I think this is best introduced with an example. Suppose we have measured the heights of ten women and we want to make an estimate of the average height of the population. For the sake of argument our numbers are:

135.8 145.0 160.2 160.9 145.6
156.3 170.5 192.7 174.3138.2
in cm

The mean is 157.95cm, the standard deviation is 16.88cm. Suppose we don't have anything except these numbers. We don't necessarily want to assume a particular model (Normal distribution in this case), we just want to do the best with what we have.

The key step with bootstrapping is to make a new "fake" data set by randomly selecting from the original (allowing duplicates). If the measurements are all independent and randomly distributed etc, then the fake data set can be thought of as an alternate version of the data. It is a data set that you could have taken the first time if you'd happened to get a different sample of people. Each fake set is thought equally likely. So let's make a fake set:

Mean=161.36cm, standard deviation = 18.5935

As you can see, there's quite a bit of replication of data. For larger sets it doesn't look quite so weird. On average you keep about 60% of the original data and the rest is replicated. Now let's do this again lots and lots of times (say 10000) using different fake data sets each time, generating different means and standard deviations. We can make a histogram

From this distribution we can estimate the error on the mean to whatever confidence interval we like. If it's 67% (+/- sigma) then we can say that the error on the mean is +/-5.2cm. Incidentally that's nearly what we'd get if we'd assumed a normal distribution and done 16.88/sqrt(10). Strangely the mean of the means is not 157.95 as the input data was, but 160.2. This is interesting because I drew the example data from a normal distribution centred at 160cm.
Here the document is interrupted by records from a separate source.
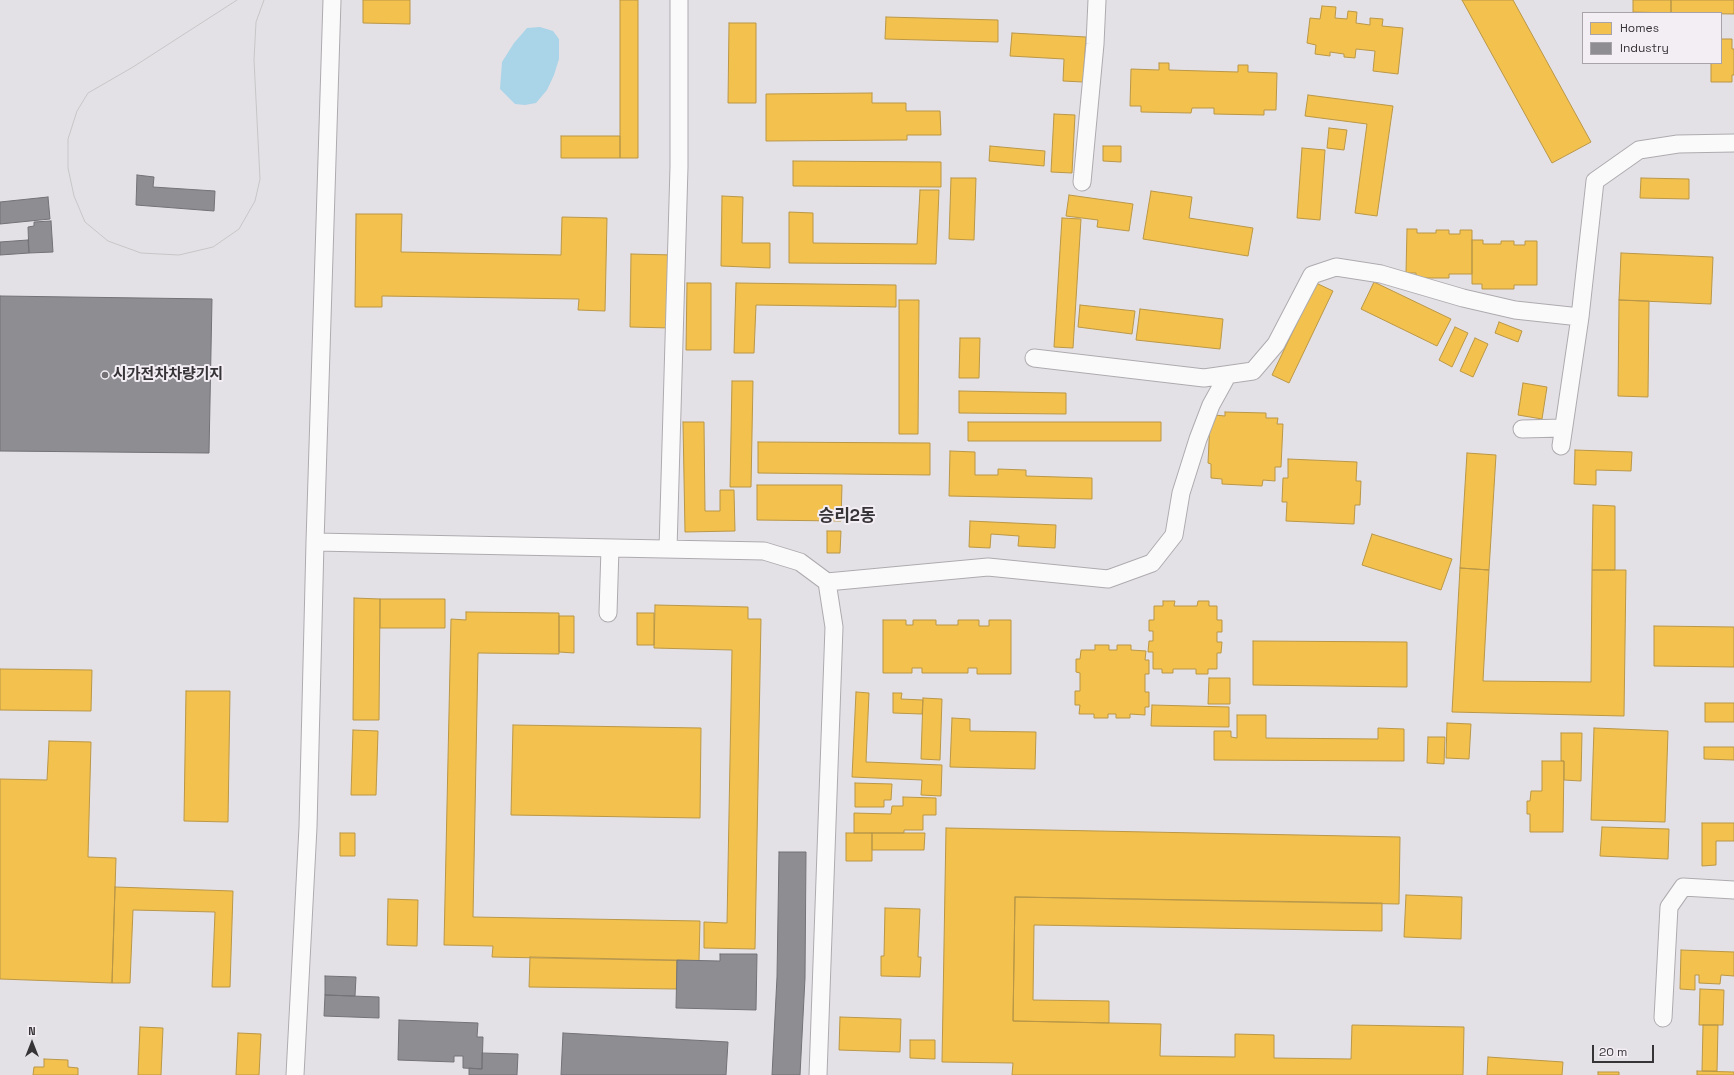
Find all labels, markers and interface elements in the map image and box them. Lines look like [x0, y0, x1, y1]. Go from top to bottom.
legend [1582, 12, 1722, 64]
text: Homes [1620, 20, 1659, 36]
text: Industry [1620, 40, 1669, 56]
place label: 시가전차차량기지 [113, 366, 223, 384]
marker: 시가전차차량기지 [100, 370, 110, 380]
district label: 승리2동 [818, 506, 876, 526]
north arrow [12, 1023, 52, 1063]
text: N [28, 1024, 36, 1038]
scale bar [1594, 1037, 1656, 1063]
text: 20 m [1599, 1044, 1627, 1060]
We can also plot the bootstrapped standard deviation.
What's interesting about this is that the average is std=15.2 whereas the actual standard deviation that I used for the data was 19.5. I guess this is an artefact of the tiny data set. That said 19.5 looks within "error".

So, without making any assumptions about the model we've got a way of getting an uncertainty in measurements where all we have is the raw data. This is where the term bootstrap comes in; the error calculation was a completely internal process. If it all seems a bit too good to be true then you're not alone. It took statisticians a while to accept bootstrapping and I'm sure it's not always appropriate. For me it's all I've got and it's relatively easy.

To make these figures I used a python code that you can get hereData here.

Update: It's been pointed out to me that working out the error on the standard deviation is a bit dodgy. I think that the distribution is interesting - "what standard deviations could I have measured in a sample of 10?" - but perhaps one should be a little careful extrapolating to the population values. Like I said, I'm not a statistician!